▶ [TASK DETAILS]: If "host" shows up in a line of the material, return that line.

(DATA SUPPLIED Opens)

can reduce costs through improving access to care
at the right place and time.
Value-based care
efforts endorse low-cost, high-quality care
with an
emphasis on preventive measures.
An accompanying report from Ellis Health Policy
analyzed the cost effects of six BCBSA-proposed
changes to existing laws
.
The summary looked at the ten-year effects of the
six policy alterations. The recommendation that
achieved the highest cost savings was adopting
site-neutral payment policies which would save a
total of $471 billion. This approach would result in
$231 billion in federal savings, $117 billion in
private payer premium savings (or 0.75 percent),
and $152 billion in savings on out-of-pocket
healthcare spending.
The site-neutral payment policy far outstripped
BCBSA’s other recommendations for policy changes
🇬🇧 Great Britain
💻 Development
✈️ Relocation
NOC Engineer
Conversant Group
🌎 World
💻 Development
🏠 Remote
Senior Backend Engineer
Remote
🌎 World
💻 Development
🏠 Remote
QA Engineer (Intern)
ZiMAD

(DATA SUPPLIED Closes)
(DATA SUPPLIED Opens)

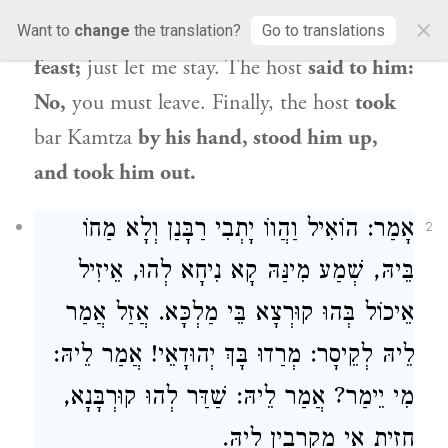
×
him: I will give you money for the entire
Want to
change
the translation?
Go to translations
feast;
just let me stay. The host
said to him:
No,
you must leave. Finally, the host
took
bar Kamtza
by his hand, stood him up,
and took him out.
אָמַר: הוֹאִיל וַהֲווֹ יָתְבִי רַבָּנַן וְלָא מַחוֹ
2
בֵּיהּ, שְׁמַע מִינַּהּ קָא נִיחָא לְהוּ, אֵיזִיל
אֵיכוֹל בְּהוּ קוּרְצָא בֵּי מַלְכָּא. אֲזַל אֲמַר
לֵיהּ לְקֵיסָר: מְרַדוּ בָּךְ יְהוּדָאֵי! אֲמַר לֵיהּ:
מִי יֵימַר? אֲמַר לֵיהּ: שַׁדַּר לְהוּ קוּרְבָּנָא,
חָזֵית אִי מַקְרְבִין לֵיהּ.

(DATA SUPPLIED Closes)

▶ [ANSWER]:
just let me stay. The host
you must leave. Finally, the host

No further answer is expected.